Archaeologists have found what they believe are the 5,000-year-old remains of two American Indians at a southern Jefferson County site planned for development. Bone fragments were unearthed last week during an archaeological survey of a 55-acre site near Interstate 65 and Outer Loop slated for a Wal-Mart, restaurants and condominiums. Spear tips and burned rock were found several years earlier at the site, officials said.

The remains, accompanied by trash pits, charcoal, carbonized seeds and tools, suggest a camp used by nomadic hunters who might have gathered medicinal herbs and food in the wetland area around 3000 B.C., said David Pollack, a Kentucky Heritage Council archaeologist and site-protection manager.

The Army Corps of Engineers also is involved in handling the site. Indian tribes have been notified of the find.

Archaeologists hired by developer Hagan Properties are still working to determine the scope and significance of the find -- and if more remains exist beyond a one- to two-acre section.

Pollack said state officials might ask the developer to preserve the burial area.
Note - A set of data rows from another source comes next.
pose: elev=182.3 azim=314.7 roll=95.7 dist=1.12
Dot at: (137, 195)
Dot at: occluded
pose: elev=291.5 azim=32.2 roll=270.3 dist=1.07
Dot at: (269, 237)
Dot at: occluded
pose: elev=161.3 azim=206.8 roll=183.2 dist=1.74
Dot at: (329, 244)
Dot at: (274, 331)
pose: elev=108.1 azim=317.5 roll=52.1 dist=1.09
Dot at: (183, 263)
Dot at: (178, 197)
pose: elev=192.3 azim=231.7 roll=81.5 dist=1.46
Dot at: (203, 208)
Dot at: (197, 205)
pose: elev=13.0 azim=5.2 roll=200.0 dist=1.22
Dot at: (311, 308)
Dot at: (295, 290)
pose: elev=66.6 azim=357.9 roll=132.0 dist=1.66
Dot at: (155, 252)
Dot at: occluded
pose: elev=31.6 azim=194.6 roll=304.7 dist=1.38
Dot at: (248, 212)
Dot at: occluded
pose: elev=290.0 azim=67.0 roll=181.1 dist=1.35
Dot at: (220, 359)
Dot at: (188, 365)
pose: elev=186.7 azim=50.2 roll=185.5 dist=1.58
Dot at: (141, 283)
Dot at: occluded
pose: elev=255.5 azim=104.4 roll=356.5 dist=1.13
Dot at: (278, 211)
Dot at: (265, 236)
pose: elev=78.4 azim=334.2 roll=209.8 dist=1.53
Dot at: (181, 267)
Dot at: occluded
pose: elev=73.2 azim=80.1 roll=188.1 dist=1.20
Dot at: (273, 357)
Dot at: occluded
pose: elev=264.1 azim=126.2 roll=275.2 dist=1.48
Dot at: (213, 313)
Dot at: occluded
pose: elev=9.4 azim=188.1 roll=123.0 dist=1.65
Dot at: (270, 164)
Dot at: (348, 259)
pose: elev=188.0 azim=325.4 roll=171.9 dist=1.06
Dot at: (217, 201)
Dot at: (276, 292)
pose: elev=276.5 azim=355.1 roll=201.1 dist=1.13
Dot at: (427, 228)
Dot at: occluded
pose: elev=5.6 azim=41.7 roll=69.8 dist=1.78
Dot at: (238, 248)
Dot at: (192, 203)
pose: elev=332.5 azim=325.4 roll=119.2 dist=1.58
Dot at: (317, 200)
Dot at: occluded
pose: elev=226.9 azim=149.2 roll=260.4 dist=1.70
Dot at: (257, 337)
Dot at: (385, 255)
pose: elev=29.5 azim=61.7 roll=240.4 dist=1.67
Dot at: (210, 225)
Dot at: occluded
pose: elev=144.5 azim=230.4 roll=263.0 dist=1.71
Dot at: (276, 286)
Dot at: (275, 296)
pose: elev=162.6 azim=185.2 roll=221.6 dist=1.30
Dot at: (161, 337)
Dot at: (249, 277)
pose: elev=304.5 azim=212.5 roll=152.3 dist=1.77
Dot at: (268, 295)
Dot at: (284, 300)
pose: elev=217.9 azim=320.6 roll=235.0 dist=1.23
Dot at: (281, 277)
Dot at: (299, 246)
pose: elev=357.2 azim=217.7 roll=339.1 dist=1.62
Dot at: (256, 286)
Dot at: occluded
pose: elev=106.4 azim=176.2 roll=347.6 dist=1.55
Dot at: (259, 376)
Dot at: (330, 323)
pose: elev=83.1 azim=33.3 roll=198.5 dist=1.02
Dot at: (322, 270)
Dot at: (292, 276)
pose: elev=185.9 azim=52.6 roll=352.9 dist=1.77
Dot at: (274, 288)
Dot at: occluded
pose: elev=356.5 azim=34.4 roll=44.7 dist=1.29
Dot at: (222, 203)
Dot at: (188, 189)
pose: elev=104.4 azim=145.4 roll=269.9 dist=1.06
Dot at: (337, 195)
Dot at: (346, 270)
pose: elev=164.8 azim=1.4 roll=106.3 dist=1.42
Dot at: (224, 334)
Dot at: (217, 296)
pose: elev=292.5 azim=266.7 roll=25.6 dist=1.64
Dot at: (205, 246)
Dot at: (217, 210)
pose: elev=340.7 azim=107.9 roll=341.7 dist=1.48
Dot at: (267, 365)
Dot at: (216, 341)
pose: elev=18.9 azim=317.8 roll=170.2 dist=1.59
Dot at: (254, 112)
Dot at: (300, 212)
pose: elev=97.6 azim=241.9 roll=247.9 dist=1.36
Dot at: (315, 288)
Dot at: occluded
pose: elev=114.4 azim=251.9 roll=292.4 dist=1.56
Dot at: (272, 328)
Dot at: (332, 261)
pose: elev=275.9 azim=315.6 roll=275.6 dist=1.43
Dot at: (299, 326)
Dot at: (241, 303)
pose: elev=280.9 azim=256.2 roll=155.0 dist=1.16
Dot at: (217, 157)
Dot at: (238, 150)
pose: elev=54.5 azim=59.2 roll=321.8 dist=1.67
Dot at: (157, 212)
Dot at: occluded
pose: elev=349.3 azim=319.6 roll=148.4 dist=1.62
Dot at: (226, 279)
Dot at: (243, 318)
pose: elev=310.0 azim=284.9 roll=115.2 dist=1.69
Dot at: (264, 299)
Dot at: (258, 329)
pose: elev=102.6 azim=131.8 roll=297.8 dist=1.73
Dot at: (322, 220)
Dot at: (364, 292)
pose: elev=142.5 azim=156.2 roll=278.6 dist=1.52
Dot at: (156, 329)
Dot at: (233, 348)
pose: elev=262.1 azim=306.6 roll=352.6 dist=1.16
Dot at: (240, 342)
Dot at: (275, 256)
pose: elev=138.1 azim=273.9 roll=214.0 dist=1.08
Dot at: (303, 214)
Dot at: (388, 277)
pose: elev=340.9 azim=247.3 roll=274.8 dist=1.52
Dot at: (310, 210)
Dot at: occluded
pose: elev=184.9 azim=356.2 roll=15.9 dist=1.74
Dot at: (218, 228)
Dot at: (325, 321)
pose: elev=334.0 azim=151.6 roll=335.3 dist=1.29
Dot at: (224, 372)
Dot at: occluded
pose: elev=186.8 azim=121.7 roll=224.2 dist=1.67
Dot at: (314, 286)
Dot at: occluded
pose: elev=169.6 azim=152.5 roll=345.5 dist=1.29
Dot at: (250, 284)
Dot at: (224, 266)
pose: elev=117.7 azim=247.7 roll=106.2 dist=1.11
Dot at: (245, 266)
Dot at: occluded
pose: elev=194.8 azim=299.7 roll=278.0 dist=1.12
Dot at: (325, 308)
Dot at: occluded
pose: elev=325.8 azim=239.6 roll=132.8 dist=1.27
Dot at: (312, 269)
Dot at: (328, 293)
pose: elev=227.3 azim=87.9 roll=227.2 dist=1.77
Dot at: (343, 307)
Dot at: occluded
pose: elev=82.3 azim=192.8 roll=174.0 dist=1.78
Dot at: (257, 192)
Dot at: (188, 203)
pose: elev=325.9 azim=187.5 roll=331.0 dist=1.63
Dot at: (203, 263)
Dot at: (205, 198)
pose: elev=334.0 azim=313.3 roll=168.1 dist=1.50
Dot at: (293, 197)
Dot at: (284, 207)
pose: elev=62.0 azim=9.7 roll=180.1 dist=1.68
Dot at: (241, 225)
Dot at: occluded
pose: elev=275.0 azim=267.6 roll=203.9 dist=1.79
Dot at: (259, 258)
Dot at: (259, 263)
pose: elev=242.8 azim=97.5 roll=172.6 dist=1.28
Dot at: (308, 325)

If that can't be done, he said, the remains likely will be moved in consultation with tribes such as the Shawnee and Cherokee.

Such finds rarely halt building projects, he said.

Kevin Flanery, president of Hagan Properties, said he wants to wait until a final report is delivered before deciding how to proceed. Construction hasn't begun.

Security guards have been posted at the site to keep out trespassers.

Artifacts such as pottery shards, spear tips or stone tools 1,000 to 6,000 years old are common in the Louisville area, where a large population of Indians once lived, said Jay Stottman, an archaeologist with the Kentucky Archaeological Survey.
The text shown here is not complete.